As depicted in Fig. 7, the proposed implementation model exhibits superior performance in terms of accuracy, recall, and F1 score when compared with other models. Additionally, the analysis of Table 2 and Fig. 7 highlights that both BiGRU and BiLSTM models outperform the word2vector-GRU model, indicating that the bidirectional model performs better than the unidirectional model. Furthermore, the Bi-GRU’ model, which utilizes a double-layer attention mechanism, surpasses the Bi-GRU-Attention model, despite both models using BiGRU and attention to extract text information. The difference in performance arises from the number of layers of attention, which suggests the effectiveness of the attention mechanism added to the update gate in Bi-GRU’. Additionally, while the performance of Bi-GRU and Bi-LSTM models is similar, the double-layer attention mechanism incorporated in the Bi-GRU’ model yields significantly better results than both Bi-GRU and Bi-LSTM models. The findings demonstrate that the proposed model, which builds on BiGRU, achieves outstanding performance in all aspects.

To further confirm the model’s effectiveness, this study conducted additional experiments on the Amazon product review dataset, which contains millions of product reviews and ratings across different categories (e.g., books, electronics, household items, etc.). A test set of 76,537 items was randomly selected, and models including word2vector-GRU, Bi-GRU, Bi-LSTM, Bi-GRU-Attention, and Bi-GRU’ were tested on the Amazon product review text in the test set. The experimental results are presented in Fig. 7.

Fig. 7.
figure 7

Comparison of various model results

The results depicted in Fig. 8 show that the models with the added attention layer outperform the models without it in various performance indicators, confirming the effectiveness of the attention layer. Although the BiGRU-Attention model has a slightly higher recall rate and F1 value, its accuracy rate is lower. Overall, the performance of the Bi-GRU’ model is better.

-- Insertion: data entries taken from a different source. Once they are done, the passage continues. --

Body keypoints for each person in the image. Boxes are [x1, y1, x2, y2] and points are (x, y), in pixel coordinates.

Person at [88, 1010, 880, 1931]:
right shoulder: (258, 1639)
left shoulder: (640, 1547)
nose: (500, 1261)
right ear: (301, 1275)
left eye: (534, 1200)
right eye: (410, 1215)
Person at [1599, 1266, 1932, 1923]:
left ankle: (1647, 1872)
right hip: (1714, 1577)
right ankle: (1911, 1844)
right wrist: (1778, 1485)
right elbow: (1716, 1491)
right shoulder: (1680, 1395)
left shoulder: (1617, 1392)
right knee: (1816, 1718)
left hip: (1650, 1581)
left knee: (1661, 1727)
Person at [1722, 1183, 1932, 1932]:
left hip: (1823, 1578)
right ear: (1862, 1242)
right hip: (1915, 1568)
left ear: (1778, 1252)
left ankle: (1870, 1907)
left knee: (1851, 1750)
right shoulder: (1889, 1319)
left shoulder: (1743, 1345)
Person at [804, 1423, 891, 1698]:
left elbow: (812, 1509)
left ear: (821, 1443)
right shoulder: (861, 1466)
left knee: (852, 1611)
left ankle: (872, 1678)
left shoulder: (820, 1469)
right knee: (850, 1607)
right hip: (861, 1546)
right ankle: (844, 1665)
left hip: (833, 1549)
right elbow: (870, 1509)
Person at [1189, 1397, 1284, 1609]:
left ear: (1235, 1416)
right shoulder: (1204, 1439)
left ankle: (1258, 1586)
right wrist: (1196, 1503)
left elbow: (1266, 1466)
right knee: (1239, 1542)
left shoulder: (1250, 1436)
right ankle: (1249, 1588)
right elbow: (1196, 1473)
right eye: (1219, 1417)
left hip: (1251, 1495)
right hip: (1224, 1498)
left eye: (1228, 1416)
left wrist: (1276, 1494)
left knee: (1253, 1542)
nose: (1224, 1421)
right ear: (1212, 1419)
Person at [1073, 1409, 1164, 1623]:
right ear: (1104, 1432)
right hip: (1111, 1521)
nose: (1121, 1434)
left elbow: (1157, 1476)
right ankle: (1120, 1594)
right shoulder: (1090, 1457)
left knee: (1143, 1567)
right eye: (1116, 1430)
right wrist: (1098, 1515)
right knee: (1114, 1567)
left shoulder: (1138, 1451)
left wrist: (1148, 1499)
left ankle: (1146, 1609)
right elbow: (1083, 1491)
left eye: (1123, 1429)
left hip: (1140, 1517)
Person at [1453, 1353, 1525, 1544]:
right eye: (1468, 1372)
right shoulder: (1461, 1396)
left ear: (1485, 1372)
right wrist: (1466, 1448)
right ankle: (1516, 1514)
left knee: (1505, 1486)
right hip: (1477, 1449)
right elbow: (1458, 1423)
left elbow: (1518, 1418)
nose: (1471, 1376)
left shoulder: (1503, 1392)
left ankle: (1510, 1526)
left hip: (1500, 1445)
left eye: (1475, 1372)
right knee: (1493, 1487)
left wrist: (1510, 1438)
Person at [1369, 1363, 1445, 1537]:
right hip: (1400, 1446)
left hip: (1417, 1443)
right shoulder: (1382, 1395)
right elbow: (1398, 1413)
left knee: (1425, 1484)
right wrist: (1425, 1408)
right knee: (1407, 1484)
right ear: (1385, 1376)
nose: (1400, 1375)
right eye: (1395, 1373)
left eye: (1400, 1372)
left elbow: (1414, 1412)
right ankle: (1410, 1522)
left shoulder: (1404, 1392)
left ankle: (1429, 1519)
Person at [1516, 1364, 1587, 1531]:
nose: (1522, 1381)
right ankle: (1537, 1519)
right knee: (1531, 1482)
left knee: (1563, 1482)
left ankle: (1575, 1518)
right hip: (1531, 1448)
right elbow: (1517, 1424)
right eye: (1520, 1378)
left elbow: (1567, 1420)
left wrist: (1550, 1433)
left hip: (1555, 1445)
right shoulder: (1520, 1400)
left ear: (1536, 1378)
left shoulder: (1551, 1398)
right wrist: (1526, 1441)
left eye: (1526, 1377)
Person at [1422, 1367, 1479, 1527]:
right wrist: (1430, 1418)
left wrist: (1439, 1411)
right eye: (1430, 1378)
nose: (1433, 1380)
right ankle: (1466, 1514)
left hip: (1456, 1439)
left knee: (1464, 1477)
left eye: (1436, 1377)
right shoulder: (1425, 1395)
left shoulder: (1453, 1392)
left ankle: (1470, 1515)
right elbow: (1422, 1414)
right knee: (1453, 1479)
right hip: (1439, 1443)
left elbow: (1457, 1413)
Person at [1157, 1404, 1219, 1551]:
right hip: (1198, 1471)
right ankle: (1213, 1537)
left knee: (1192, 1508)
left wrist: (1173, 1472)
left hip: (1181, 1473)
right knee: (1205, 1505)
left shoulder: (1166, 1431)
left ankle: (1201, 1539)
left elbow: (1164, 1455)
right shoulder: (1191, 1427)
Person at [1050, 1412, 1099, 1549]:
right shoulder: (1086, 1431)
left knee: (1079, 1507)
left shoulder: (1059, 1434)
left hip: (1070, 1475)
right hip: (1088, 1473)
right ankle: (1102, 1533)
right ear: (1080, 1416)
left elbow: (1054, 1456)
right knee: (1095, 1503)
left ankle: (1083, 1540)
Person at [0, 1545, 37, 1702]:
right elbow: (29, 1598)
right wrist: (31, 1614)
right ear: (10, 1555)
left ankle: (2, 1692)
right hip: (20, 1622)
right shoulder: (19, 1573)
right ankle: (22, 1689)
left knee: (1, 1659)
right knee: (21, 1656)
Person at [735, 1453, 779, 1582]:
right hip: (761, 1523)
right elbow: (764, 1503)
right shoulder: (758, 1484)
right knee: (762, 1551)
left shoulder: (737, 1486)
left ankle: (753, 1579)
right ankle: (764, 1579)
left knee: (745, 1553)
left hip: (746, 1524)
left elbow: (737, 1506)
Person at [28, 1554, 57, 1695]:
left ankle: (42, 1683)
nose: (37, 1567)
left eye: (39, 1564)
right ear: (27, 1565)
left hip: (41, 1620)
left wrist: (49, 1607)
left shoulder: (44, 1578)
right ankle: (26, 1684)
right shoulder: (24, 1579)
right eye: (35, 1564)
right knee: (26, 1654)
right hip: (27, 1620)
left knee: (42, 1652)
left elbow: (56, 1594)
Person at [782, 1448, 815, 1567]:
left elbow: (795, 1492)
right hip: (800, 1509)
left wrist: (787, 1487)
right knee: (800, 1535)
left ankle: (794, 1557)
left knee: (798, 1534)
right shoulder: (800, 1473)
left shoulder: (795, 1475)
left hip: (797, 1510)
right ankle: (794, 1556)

The experimental results indicate that the Bi-GRU’ model proposed in this paper, with the addition of a two-layer attention mechanism, can better capture the context and has a superior overall performance in sentiment analysis.

4 Conclusion

Traditional sentiment analysis models often overlook the context and the influence of crucial words on sentiment analysis. Most models rely on stacked neural network models and attention mechanisms. To overcome these limitations, this paper proposes a BiGRU network model with an attention update gate that utilizes the attention score to regulate the update gate. The model is optimized and combined with a forward attention mechanism to enhance its accuracy. Experimental results demonstrate the efficacy of the proposed model. In future studies, we aim to explore the integration of different attention mechanisms and GRU, optimize the loss function, and evaluate the model’s effectiveness in various domains.